▶ _Texte de l'exercice_:
========

La création sur autoroute ou voie rapide d’une ou
deux voies dans chaque sens munies de caténaires,
nécessiterait un investissement important, mais manifestement très
inférieur à celui du foncier et du génie civil d’une autoroute. La meilleure
efficacité énergétique (trains de véhicules + rendement) compenserait plus ou moins la
vitesse plus élevée. Pour un trajet long, la puissance installée serait donc du
même ordre de grandeur que celle nécessaire à l’ensemble des stations de
recharge sur ce même trajet. Les moyens de production (centrales, lignes HT,
transformateurs et distribution seraient donc comparables. Seules les
caténaires proprement dites constitueraient un supplément, mais elles
permettraient de réduire la taille des batteries et de supprimer les aires de recharge. Nous manquons d’éléments pour
conclure sur un éventuel équilibre.

========

▶ _Extrait des données_:
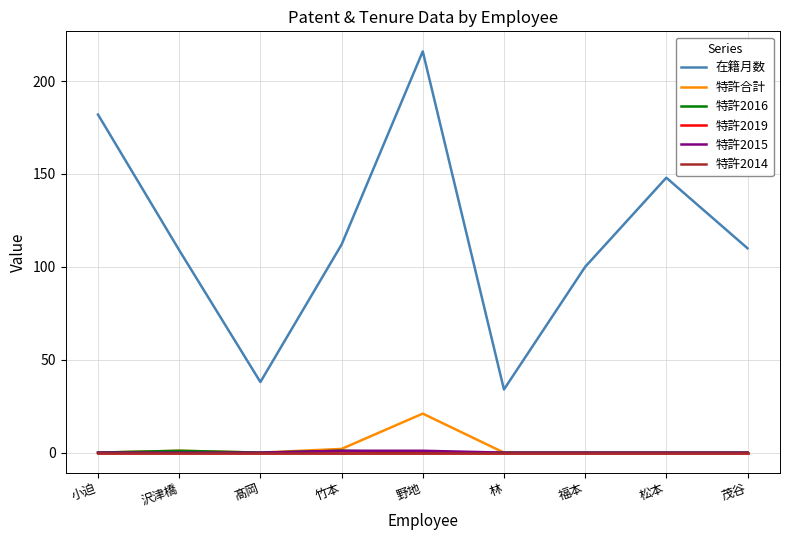

Is the value of 在籍月数 at 茂谷 greater than the value of 特許2019 at 林?

Yes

========

▶ _Consignes_:
1. Quels moyens de production le texte sur les autoroutes électrifiées énumère-t-il ? Donnez-les tous.
2. Reproduisez exactement le passage du texte sur les autoroutes électrifiées qui commence à « La création sur » et se termine à « un éventuel équilibre. ».
3. D'après le texte sur les autoroutes électrifiées, que permettraient les caténaires ?

▶ _Réponses numérotées_:
1. Centrales, lignes HT, transformateurs, distribution

2.
La création sur autoroute ou voie rapide d’une ou
deux voies dans chaque sens munies de caténaires,
nécessiterait un investissement important, mais manifestement très
inférieur à celui du foncier et du génie civil d’une autoroute. La meilleure
efficacité énergétique (trains de véhicules + rendement) compenserait plus ou moins la
vitesse plus élevée. Pour un trajet long, la puissance installée serait donc du
même ordre de grandeur que celle nécessaire à l’ensemble des stations de
recharge sur ce même trajet. Les moyens de production (centrales, lignes HT,
transformateurs et distribution seraient donc comparables. Seules les
caténaires proprement dites constitueraient un supplément, mais elles
permettraient de réduire la taille des batteries et de supprimer les aires de recharge. Nous manquons d’éléments pour
conclure sur un éventuel équilibre.

3. Elles permettraient de réduire la taille des batteries et de supprimer les aires de recharge.